もし、その蛙が、何処からこの道に自力で這いあがったならば、相当な努力を要したろう、と少々感心したが、――実際のところ、蛙に訊かねばそのことは判るはずもない。誰ぞやの愛玩動物であったかもしれぬ。只、それらの想像以上に確かなことは、彼が此処に至った事態が無謀であったことである。危険を省みず路傍に至った、畢竟、道を違えた愚か者であった。

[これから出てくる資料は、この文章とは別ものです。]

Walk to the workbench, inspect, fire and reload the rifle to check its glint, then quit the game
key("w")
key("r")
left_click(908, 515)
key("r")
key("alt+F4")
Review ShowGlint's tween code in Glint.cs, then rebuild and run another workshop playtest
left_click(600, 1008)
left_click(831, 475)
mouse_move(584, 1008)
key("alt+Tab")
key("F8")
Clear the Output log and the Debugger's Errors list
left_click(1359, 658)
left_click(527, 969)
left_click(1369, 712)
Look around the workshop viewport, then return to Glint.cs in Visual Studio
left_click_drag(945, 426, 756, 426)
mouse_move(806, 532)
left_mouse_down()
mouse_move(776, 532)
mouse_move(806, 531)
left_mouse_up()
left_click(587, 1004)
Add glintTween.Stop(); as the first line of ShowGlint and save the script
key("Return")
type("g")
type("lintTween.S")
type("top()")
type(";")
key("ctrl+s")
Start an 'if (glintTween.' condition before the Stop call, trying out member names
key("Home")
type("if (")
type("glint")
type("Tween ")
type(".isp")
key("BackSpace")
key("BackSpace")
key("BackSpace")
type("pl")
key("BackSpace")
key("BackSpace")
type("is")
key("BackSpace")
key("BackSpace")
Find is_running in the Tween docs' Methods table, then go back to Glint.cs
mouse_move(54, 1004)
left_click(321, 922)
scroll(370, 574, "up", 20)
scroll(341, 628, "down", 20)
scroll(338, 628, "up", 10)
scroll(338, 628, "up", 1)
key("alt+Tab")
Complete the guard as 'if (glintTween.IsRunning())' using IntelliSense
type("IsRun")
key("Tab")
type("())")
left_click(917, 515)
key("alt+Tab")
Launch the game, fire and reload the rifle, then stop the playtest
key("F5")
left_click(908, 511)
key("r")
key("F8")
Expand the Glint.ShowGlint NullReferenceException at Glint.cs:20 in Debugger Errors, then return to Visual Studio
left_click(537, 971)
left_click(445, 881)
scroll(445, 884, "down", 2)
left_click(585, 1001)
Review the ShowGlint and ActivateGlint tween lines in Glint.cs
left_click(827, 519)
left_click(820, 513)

――その思いから、私の唇は微々たる冷笑をたたえたが、然しそれは、いつのまにやら偏屈な震えを細かく刻みはじめていた。
蟾蜍を――彼を愚か者と見なす以上に、果たして自分を愚か者と言い切れない筈があろうか。いや、私は確かに愚か者であった。そうして、何等疑問をも持たず、前方にある道を正しいと単純に信仰しているのだ。ましてや、彼の末路と寸分違わぬ伏線の上をとぼとぼと歩いているのではないか。この生き蛙め――
四肢は、異様な鳥肌で――蟾蜍の疣のように――膨れ上がり、顎は、不気味な音を小刻みに響かせていたが、――その音にも勝る子供達の大声に、私は、救済を求めるが如く見上げた。そうして、眼界に飛び込んできたその情景は、――奇声を発しながら地団駄を踏む彼らの――征服者らの姿であった。